- Exercise directions: Copy the listing below character for character, starting at the line that contains "# AudienceSizeEstimationV1Response" and continuing through its final line, with both of those lines included.

Record set Block Start

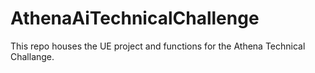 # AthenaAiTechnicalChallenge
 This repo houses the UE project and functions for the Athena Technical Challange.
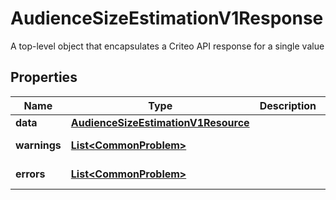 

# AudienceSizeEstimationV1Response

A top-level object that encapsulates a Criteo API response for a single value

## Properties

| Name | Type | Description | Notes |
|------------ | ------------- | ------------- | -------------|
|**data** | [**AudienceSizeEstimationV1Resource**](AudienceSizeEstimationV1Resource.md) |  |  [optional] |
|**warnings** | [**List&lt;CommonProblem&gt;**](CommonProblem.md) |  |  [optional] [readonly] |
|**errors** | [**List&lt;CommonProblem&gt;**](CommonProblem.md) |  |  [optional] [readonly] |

Record set Block End

- Exercise solution:
# AudienceSizeEstimationV1Response

A top-level object that encapsulates a Criteo API response for a single value

## Properties

| Name | Type | Description | Notes |
|------------ | ------------- | ------------- | -------------|
|**data** | [**AudienceSizeEstimationV1Resource**](AudienceSizeEstimationV1Resource.md) |  |  [optional] |
|**warnings** | [**List&lt;CommonProblem&gt;**](CommonProblem.md) |  |  [optional] [readonly] |
|**errors** | [**List&lt;CommonProblem&gt;**](CommonProblem.md) |  |  [optional] [readonly] |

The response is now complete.